Post mortem blues.
Je me souviens : l'époque où nous mangions des mangues
En pagnes sur la grève où nous avions faim ;
Faim de rêves nouveaux, de leurres et de langues,
Le chignon incolore ornementé de lin.
Les vieux loups , aux abois, s'écroulaient aux lisières
Des forêts de mangrove et de chanvre indien,
Enveloppés dans leur peau, notre unique bien,
Nous partîmes rejoindre les cités minières.
Gelés jusqu'aux sourcils, les enfants de l'Histoire
Que nous fûmes allions sous la neige, implorant
De revoir le soleil, un arbre, un éléphant
Qui n'était pas celui dont nous portions l'ivoire.
Et puis je me souviens du bruit des chaînes mortes
A l'automne des rois, saison des pluies de sang,
De la fleur au pétale ovale, incandescent :
La colchique écarlate éclose sur les portes.
Sylve ancienne, ouïs-je le cri des macaques ?
Celui des lémuriens aux yeux d'or et de nuit ?
Non.
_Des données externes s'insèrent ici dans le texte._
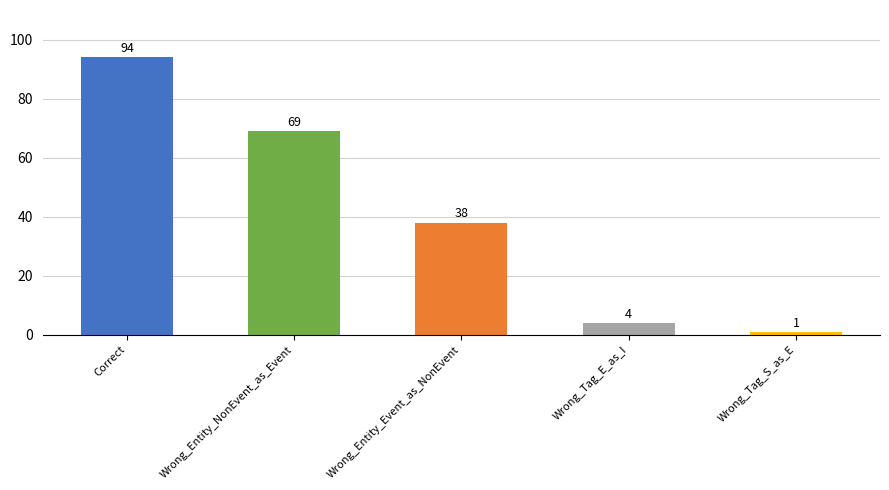

Rank the categories by value from lowest to highest.

Wrong_Tag_S_as_E, Wrong_Tag_E_as_I, Wrong_Entity_Event_as_NonEvent, Wrong_Entity_NonEvent_as_Event, Correct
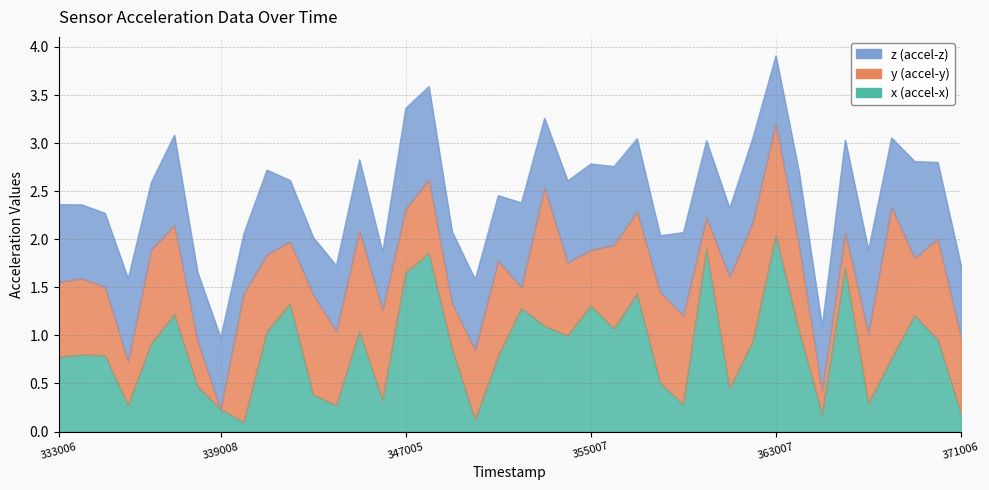

At which label does y first exceed 0?

333006042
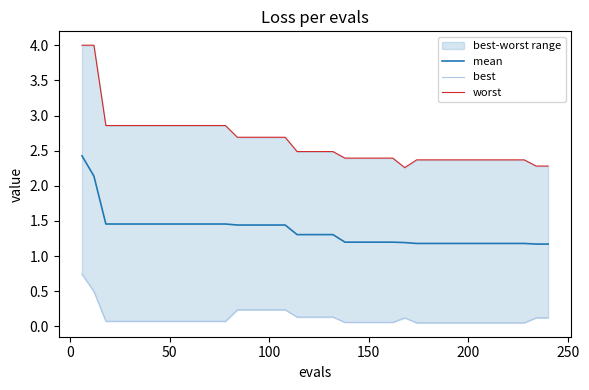

The mean series shows 2.6 at 12. True or false?

False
C'est un souvenir d'humus bleu qui s'enfuit
Très loin de ma mémoire, et vers les catafalques.
C'était le macadam ma vie, et la promesse
Non pas d'un jour meilleur mais d'un équivalent.
C'était de la revoir, même sanguinolent,
Mon italienne aux yeux doux comme une caresse...
Si je me souviens bien, à l'aube, l'Aphrodite
Ne sortait plus, de peur d'être prise en photo.
J'allais donc nu, lauré, debout sur le coteau,
Les bras en croix, hurler la tristesse non-dite.
J'allais aux magasins me combler de casquettes
Avec des inconnues, filles aux cheveux teints
Qu'un clin d'œil ensorcèle et dont roulent les reins,
Danseuses de toujours ne parlant que de fêtes.
J'aurais su les aimer, en composer l'éloge
Mieux qu'un barbare blond à carreaux d'aviateur,
Celui là ce n'était que le corps palliateur,
Que l'acteur de génie et le mort dans la loge.
J'étais un égaré, bien mauvaise bohème
Que celle au pays où j'ai délaissé mon cœur...
Je me suis pavané, j'ai bu cette liqueur
Tendre du plus pur vice, avec un peu de crème.
Et dans le vert de mes prunelles frelatées
Le reflet d'un enfer vierge s'imbriqua,
J'avais dans le palais le goût du paprika
Quand mon marteau de bois morcela les trois fées.
Mon chemin s'achevait loin des marbres de Rome
Et j'en ai ramassé la poussière, et des pleurs
Lorsque je l'ai baisée ont jaillis : les lueurs
Si proches m'annonçaient le retour à Sodome.
Le retour aux passions sous les premières lunes,
De la notre, jusqu'à la neuvième d'Endor.
C'était le temps bénit du jardin qui s'endort
Au refrain sur lequel, toujours, fondent les brunes.
J'ai baisé cette main d'un signe du zodiaque...
Je m'en souviens, c'était le treizième, aux doigts fins
D'où le soupçon du sang des éphèbes défunts
Perlait, rougissant les ongles, et faisait flaque.
Vous auriez juré voir la belle adolescente
A qui nul ne résiste, à qui tous les bouquets
Sont offerts mêmement que le fond des secrets...
Suffit-il qu'elle se pose au balcon puis chante ?
Avant la fin des temps ce fut ma fiancée.
Nous nous sommes battus en époux chiffonniers
Dans les soirs délicieux des mensonges niés ;
Choriste des hauts cris, ma pucelle offensée.
C'était beau ; de la fougue et des poisons macabres
Sous un ciel de printemps, entre l'orme et le buis,
On se tuait le soir, aussi, tout près des fruits
En salade, sous les sept yeux des candélabres.
Quelquefois j'allais seul rejoindre la Nature
Et sous une cascade m'inonder le front.
Etrangement lassé, lassé de cet affront
D'aimer mourir des mains d'une femme immature.